Some Georgia voters are returning to the polls Tuesday to make their final selections for which Democratic or Republican candidates they want to see on their November general election ballot.
It caps off a four-week sprint since May’s primary election, which saw none of the candidates in today’s contests earn more than 50 percent of the vote to clinch their party’s nomination outright.
Key congressional and state legislative contests are set to be decided. Some countywide races will be on the ballot as well, including the race to be the next chief executive of one of Georgia’s largest counties.
Republican voters in the state’s 3rd congressional district will decide whether political operative Brian Jack or former state Sen. Mike Dugan should replace retiring U.S. Rep. Drew Ferguson. The winner is set to breeze through the general election in this solidly conservative district, which covers all or parts of 15 counties in west and central Georgia.
The neighboring 2nd district will also see a Republican runoff.
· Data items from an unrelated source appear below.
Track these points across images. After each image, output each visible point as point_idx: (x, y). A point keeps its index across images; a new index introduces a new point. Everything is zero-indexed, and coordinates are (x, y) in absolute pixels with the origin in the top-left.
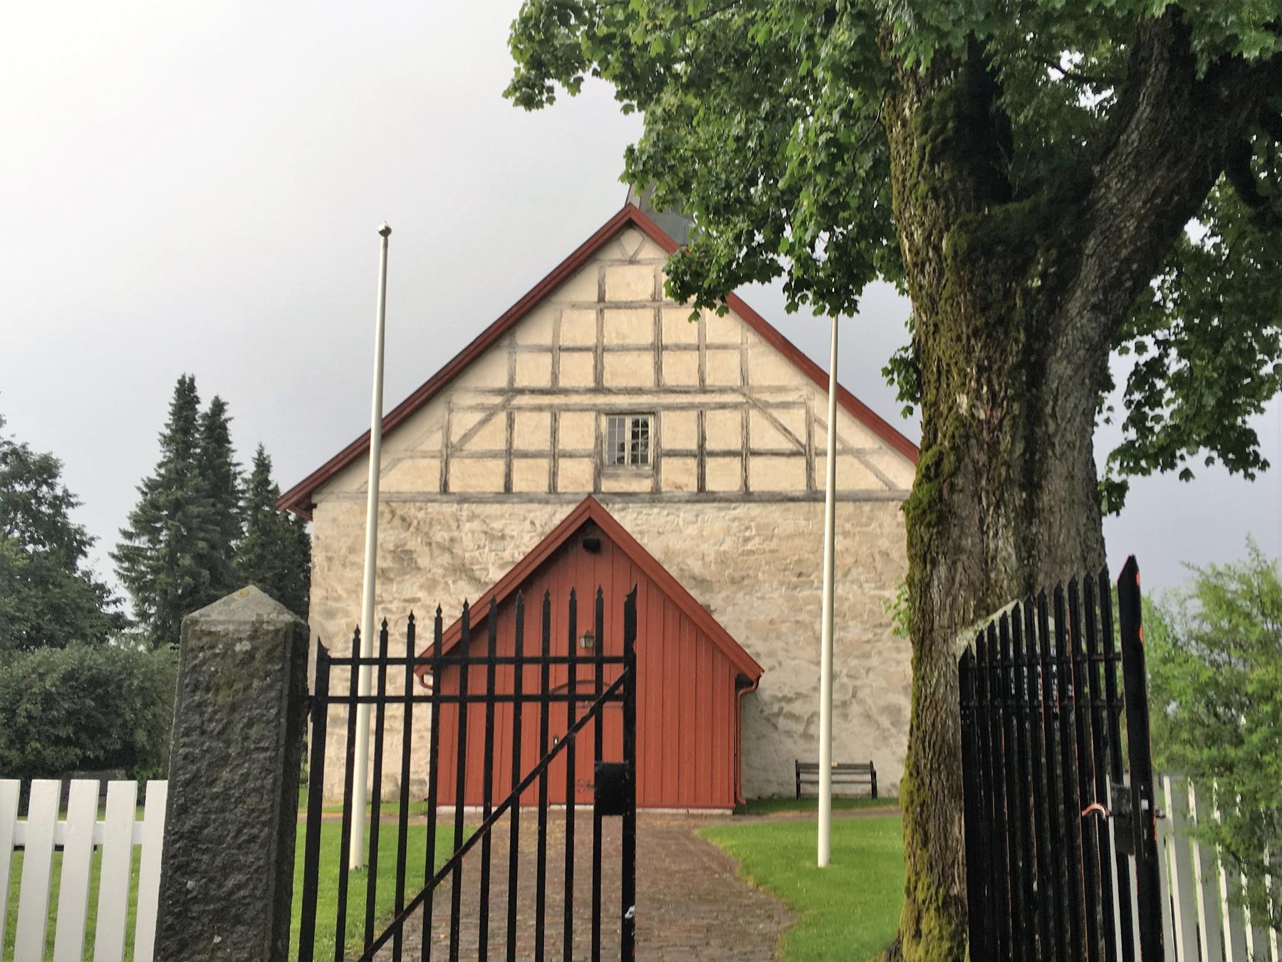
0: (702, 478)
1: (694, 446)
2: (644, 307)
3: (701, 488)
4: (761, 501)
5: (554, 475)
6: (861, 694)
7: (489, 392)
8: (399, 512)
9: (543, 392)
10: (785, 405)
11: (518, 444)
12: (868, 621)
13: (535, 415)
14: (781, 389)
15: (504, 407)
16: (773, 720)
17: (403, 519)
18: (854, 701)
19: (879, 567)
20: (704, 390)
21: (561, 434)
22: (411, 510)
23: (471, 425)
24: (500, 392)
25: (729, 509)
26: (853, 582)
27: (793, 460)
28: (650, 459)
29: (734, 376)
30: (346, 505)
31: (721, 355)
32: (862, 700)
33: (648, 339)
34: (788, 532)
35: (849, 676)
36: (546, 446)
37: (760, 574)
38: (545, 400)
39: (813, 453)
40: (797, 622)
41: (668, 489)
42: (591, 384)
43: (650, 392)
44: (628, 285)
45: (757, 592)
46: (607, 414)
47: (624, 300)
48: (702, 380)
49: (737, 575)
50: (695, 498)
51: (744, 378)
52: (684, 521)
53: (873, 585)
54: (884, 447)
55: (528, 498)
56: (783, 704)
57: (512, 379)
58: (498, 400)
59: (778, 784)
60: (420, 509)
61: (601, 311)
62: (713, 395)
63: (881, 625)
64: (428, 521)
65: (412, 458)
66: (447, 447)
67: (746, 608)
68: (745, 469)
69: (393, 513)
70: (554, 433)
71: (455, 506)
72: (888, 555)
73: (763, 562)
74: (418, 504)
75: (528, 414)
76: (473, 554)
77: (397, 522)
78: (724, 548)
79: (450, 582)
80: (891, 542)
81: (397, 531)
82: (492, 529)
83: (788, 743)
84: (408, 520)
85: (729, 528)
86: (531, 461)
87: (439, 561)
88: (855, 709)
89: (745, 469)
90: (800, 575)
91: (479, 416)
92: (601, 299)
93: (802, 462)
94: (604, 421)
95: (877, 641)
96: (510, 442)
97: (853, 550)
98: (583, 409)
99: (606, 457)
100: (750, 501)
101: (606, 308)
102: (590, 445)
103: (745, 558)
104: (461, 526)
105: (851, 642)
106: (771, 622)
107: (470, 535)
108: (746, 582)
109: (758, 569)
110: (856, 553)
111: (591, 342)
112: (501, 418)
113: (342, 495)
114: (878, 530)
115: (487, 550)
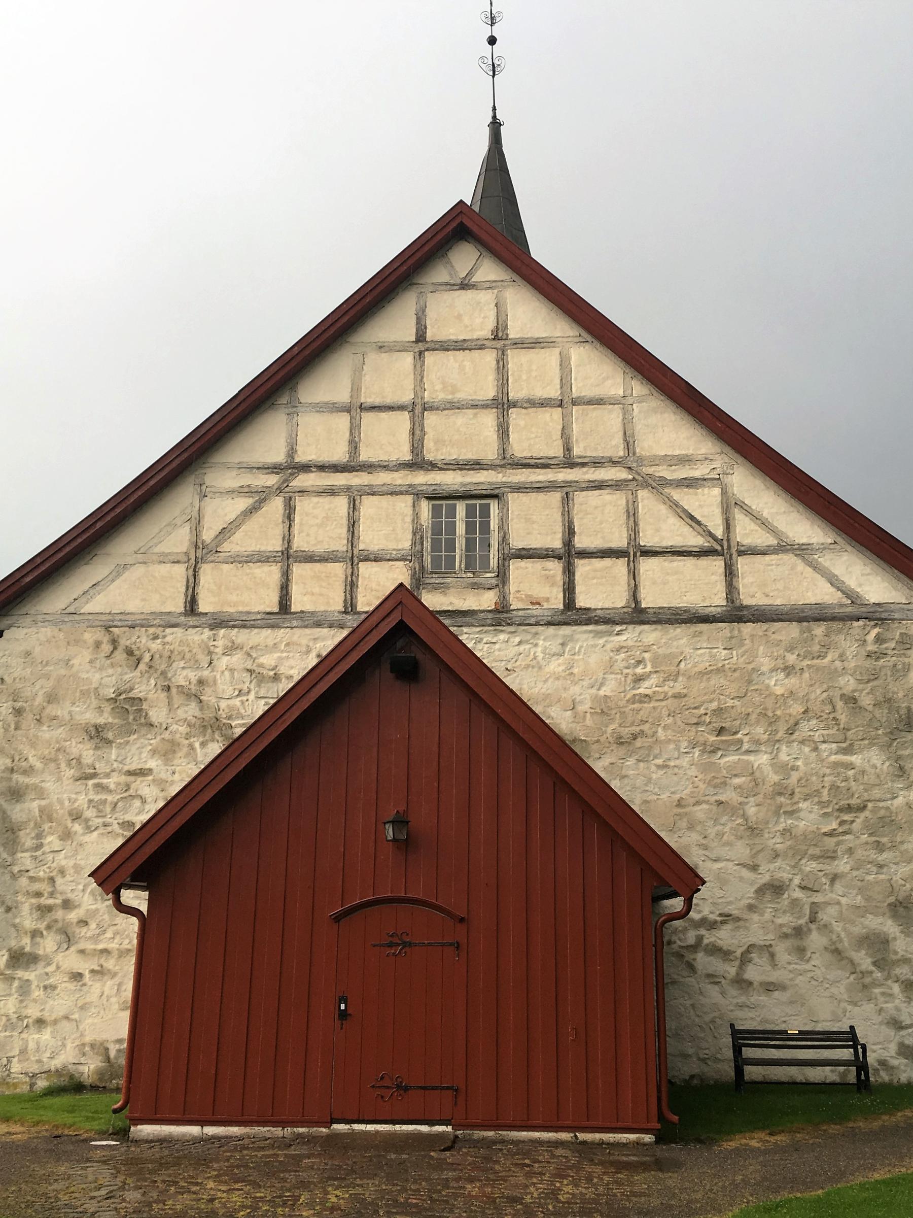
0: (569, 589)
1: (556, 543)
2: (481, 348)
3: (569, 602)
4: (659, 622)
5: (351, 586)
6: (824, 916)
7: (258, 468)
8: (123, 642)
9: (336, 468)
10: (690, 483)
11: (300, 543)
12: (829, 802)
13: (325, 501)
14: (685, 460)
15: (280, 490)
16: (689, 957)
17: (130, 652)
18: (813, 926)
19: (843, 719)
20: (570, 463)
21: (363, 527)
22: (142, 640)
23: (232, 516)
24: (275, 469)
25: (610, 634)
26: (802, 742)
27: (704, 562)
28: (493, 562)
29: (614, 443)
30: (46, 632)
31: (595, 412)
32: (825, 926)
33: (489, 392)
34: (701, 667)
35: (803, 888)
36: (341, 545)
37: (660, 730)
38: (340, 480)
39: (734, 551)
40: (720, 803)
41: (520, 606)
42: (408, 457)
43: (491, 467)
44: (459, 317)
45: (655, 757)
46: (429, 498)
47: (453, 338)
48: (568, 449)
49: (626, 732)
50: (561, 618)
51: (629, 443)
52: (544, 652)
53: (834, 746)
54: (839, 539)
55: (316, 621)
56: (703, 932)
57: (292, 451)
58: (272, 480)
59: (699, 1059)
60: (156, 637)
61: (421, 353)
62: (585, 469)
63: (849, 809)
64: (167, 654)
65: (145, 563)
66: (196, 547)
67: (639, 782)
68: (633, 574)
69: (114, 642)
70: (353, 525)
71: (207, 633)
72: (855, 700)
73: (665, 712)
74: (152, 630)
75: (315, 500)
76: (230, 702)
77: (120, 655)
78: (605, 691)
79: (197, 745)
80: (859, 681)
81: (119, 669)
82: (261, 666)
83: (713, 992)
84: (137, 653)
85: (611, 663)
86: (318, 566)
87: (181, 714)
88: (816, 940)
89: (633, 574)
90: (721, 731)
91: (243, 503)
92: (421, 337)
93: (717, 565)
94: (425, 507)
95: (845, 833)
96: (288, 539)
97: (801, 695)
98: (395, 492)
99: (428, 560)
100: (643, 623)
101: (427, 350)
102: (406, 543)
103: (636, 706)
104: (215, 662)
105: (804, 835)
106: (679, 804)
107: (227, 673)
108: (639, 743)
109: (656, 724)
110: (806, 699)
111: (407, 397)
112: (277, 505)
113: (40, 618)
114: (838, 664)
115: (252, 696)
Taylor County Republican Party chairman and convicted January 6 participant Chuck Hand will try to fend off Wayne Johnson for the right to challenge Democratic U.S. Rep. Sanford Bishop of Albany. Jack and Johnson were last month’s first-place finishers in their respective contests.
Turning to state legislative races, voters in three state Senate districts are set to replace a trio of Democratic state senators with careers spanning two decades apiece. Businessman RaShaun Kemp and former state Rep. Ralph Long III are the last men standing for the Democratic nomination to succeed state Sen. Horacena Tate. Her departure likely marks the end of an era for the Tate family name: the senator’s late father, Horace, once represented this Atlanta-area district and was a “hidden hero” of the civil rights movement. A section of I-75 has since been renamed in the elder Tate’s honor.
Out in Stone Mountain, the Democratic runoff to replace Senate minority leader Gloria Butler features former state Rep. Randal Mangham and registered nurse Iris Hamilton. Hamilton enjoys the support of Butler and many of the outgoing leader’s Democratic Senate colleagues.
State Sen. Valencia Seay (D-Riverdale) is hoping that her successor isn’t named Valencia. Former state Rep. Valencia Stovall nearly clinched the nomination for this Clayton-based seat outright in May but now finds herself in a runoff with the retiring Sen. Seay’s chief of staff, Kenya Wicks.
Republicans will decide who will take on state Sen. Nabilah Islam Parkes, a first-term Democrat from Gwinnett County.
An ongoing proxy war within House Democratic leadership is on display in a Macon-area runoff, where Democrats Tangie Herring and Juawn Jackson are vying for a new majority-Black seat.
Herring, a schoolteacher, initially sought to challenge House Minority Leader James Beverly, who she labeled ineffective. But she was drawn out of his district last year in a Republican-led overhaul of state and federal legislative boundaries. Now Beverly is one of her opponent’s most important backers.
— AJC, June 7, 2024
Some of Beverly’s allies are also supporting Jackson. Herring, on the other hand, has drawn support from Democratic state Reps. Shea Roberts and Stacey Evans, two members who have criticized their caucus’ handling of recent harassment allegations against the retiring leader.
Runoffs are set to replace Republican state Rep. Jodi Lott of Evans and Democratic state Rep. Pedro “Pete” Marín of Duluth, who are both leaving office. State Rep. Steve Sainz, a Republican from Camden County, is the only incumbent whose fate will be decided by a runoff Tuesday.
Some countywide races were sent to overtime. In DeKalb County, for instance, commissioners Larry Johnson and Lorraine Cochran-Johnson are now in a Democratic runoff to be the next chief executive officer of DeKalb County. With no Republican set to be on the ballot, tonight’s winner can expect to succeed CEO Michael Thurmond next January.
Democrats are nervously watching a runoff in Rockdale County, where a former Republican state lawmaker is running as a Democrat to lead the county commission in a deep blue pocket of the state.